** AVAILABLE DATA follows **
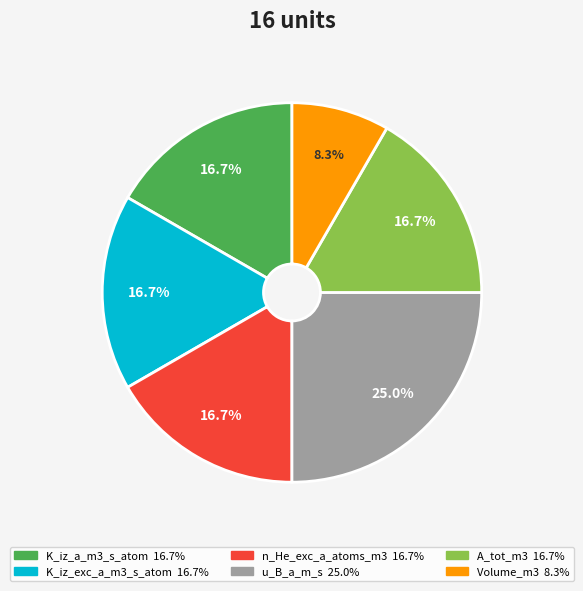

Is A_tot_m3 the majority of the pie?

No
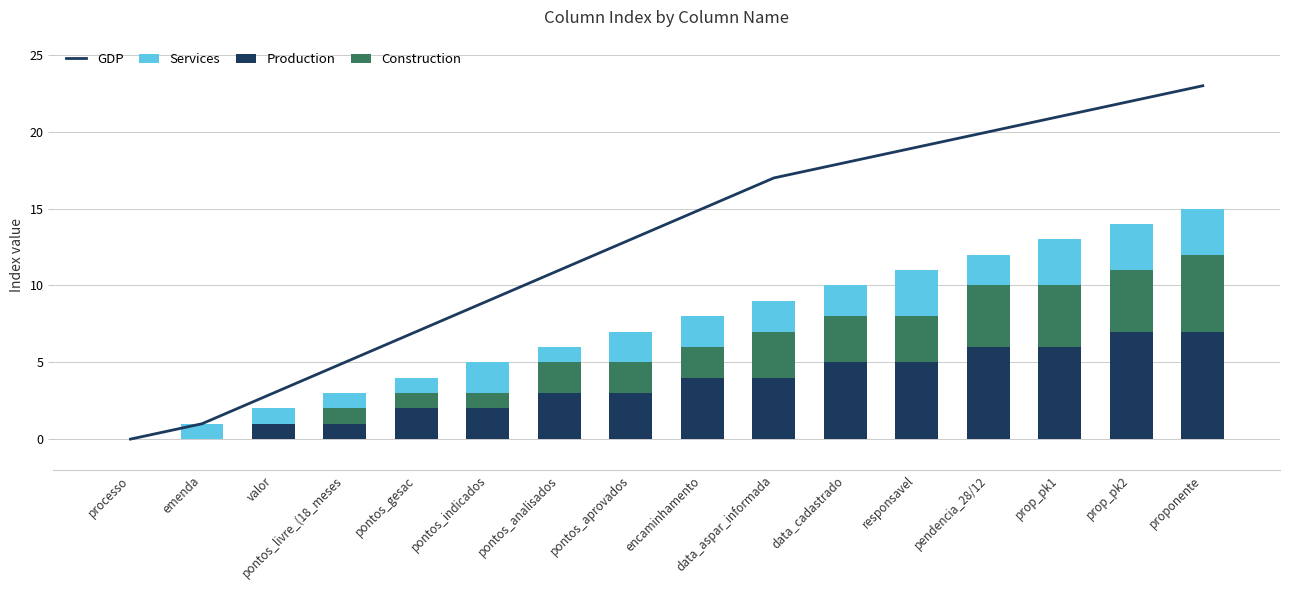

Reading left to right, transcribe all the data shown in this chart.

GDP: 0	1	3	5	7	9	11	13	15	17	18	19	20	21	22	23
Services: 0	1	2	3	4	5	6	7	8	9	10	11	12	13	14	15
Production: 0	0	1	1	2	2	3	3	4	4	5	5	6	6	7	7
Construction: 0	0	0	1	1	1	2	2	2	3	3	3	4	4	4	5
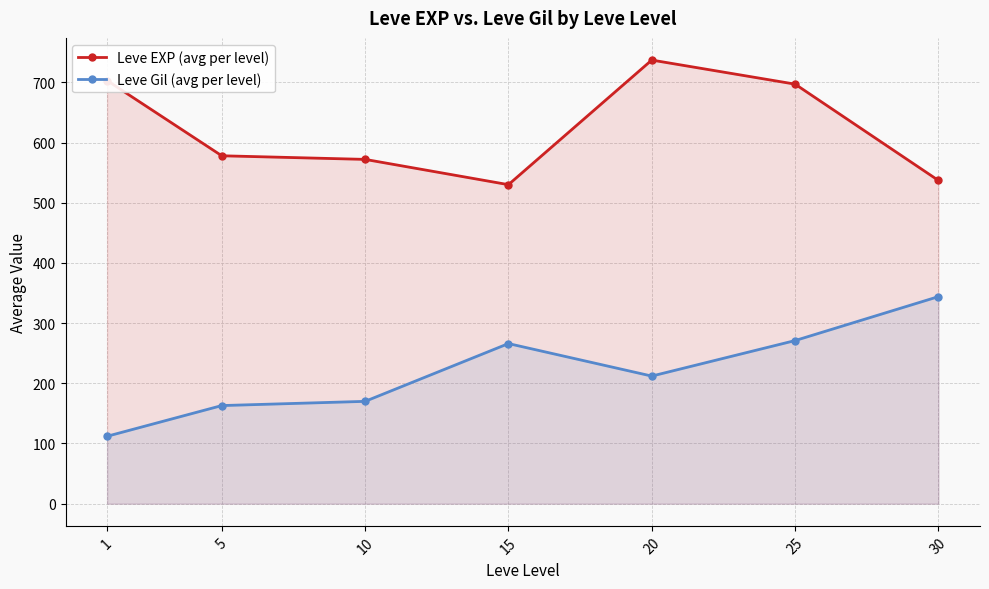

At which category does the chart reach its minimum across all series?

1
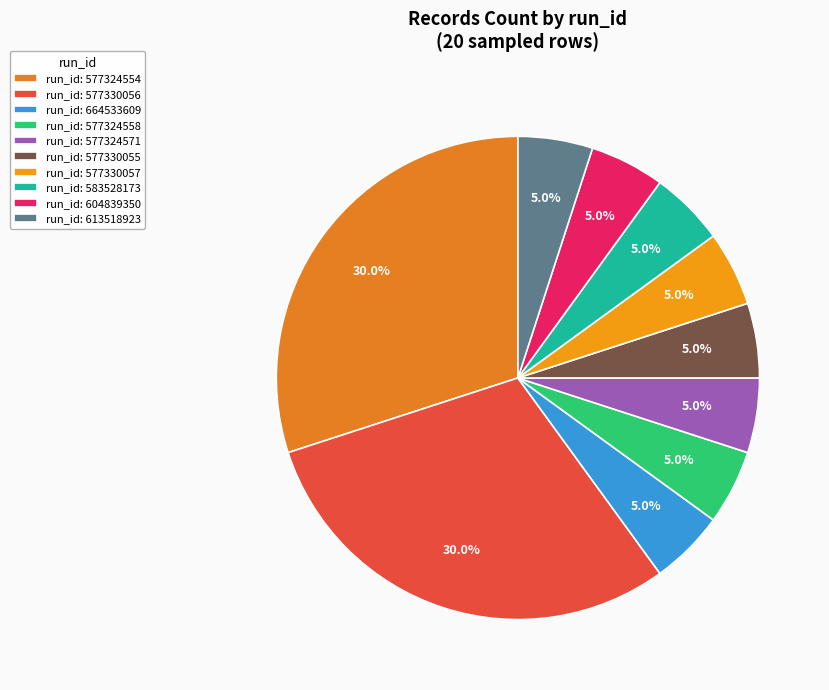

Count the number of slices in the pie.

10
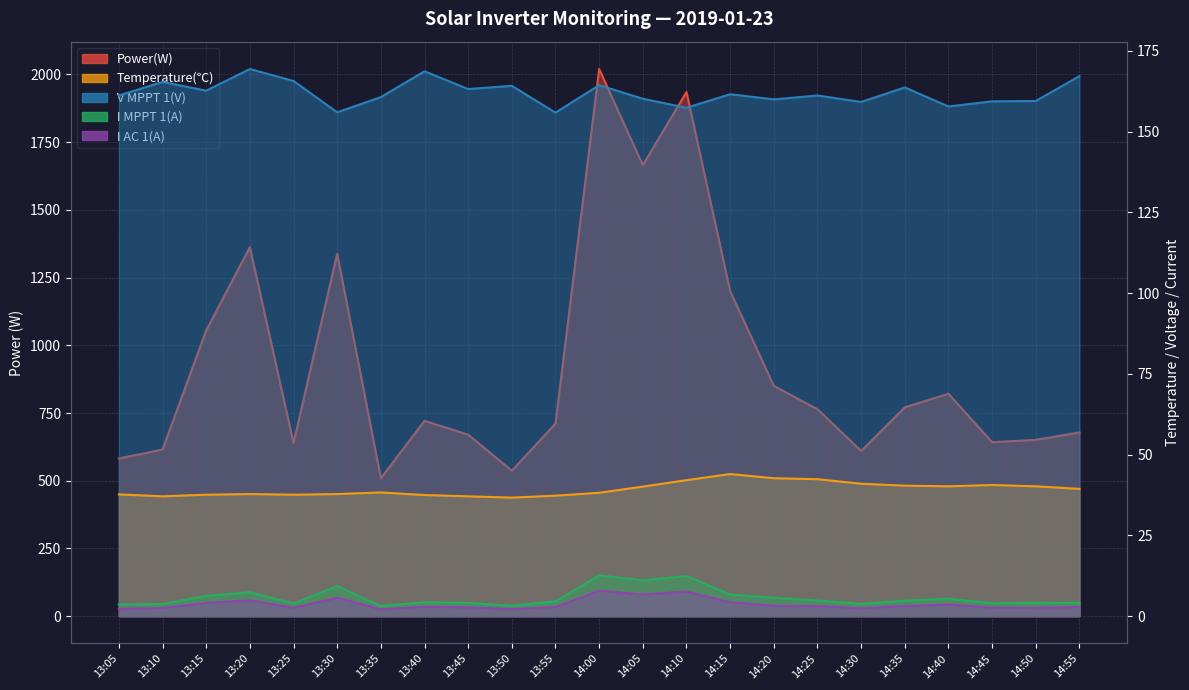

True or false: Power(W) has more than 1 points higher than both neighbors.

True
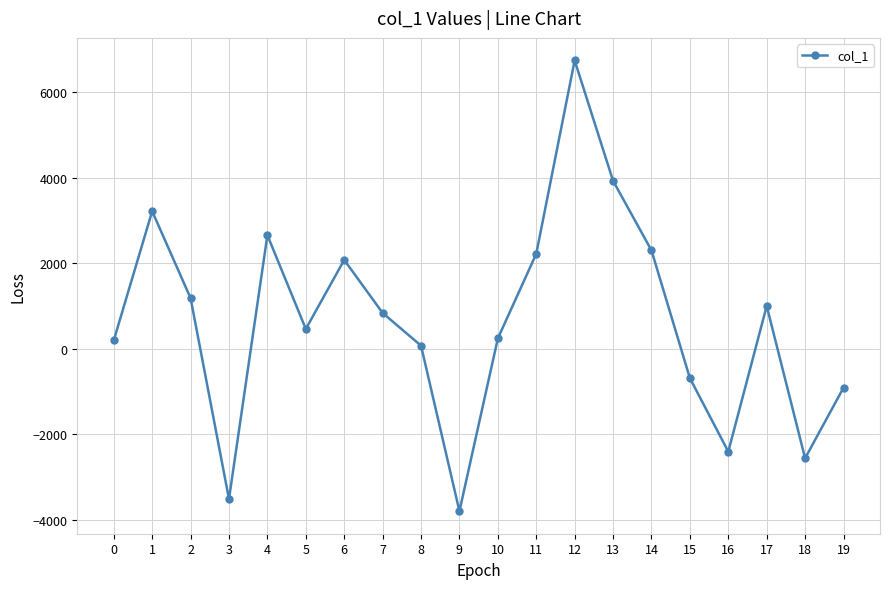

At which label is the value closest to 1474?

2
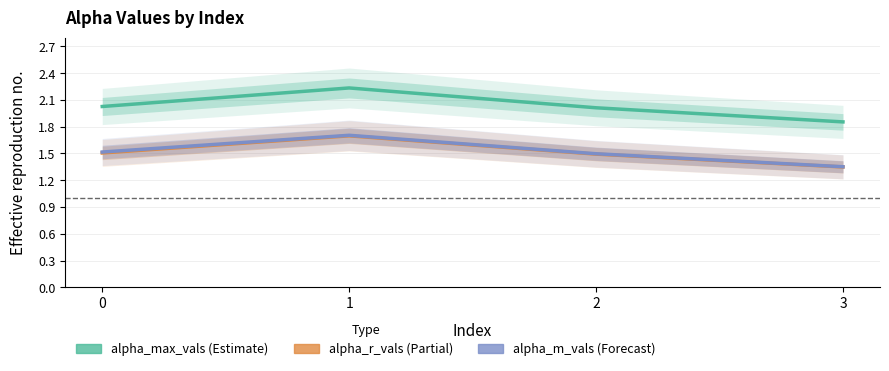

At how many categories does at least one series exceed 1?

4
** End of AVAILABLE DATA **
Rewrite the lines above with every "pie" swapped for "circle graph", changing nothing else, and omit the pictures from your answer.

Is A_tot_m3 the majority of the circle graph?

No

Reading left to right, transcribe all the data shown in this chart.

GDP: 0	1	3	5	7	9	11	13	15	17	18	19	20	21	22	23
Services: 0	1	2	3	4	5	6	7	8	9	10	11	12	13	14	15
Production: 0	0	1	1	2	2	3	3	4	4	5	5	6	6	7	7
Construction: 0	0	0	1	1	1	2	2	2	3	3	3	4	4	4	5

At which category does the chart reach its minimum across all series?

1

Count the number of slices in the circle graph.

10

True or false: Power(W) has more than 1 points higher than both neighbors.

True

At which label is the value closest to 1474?

2

At how many categories does at least one series exceed 1?

4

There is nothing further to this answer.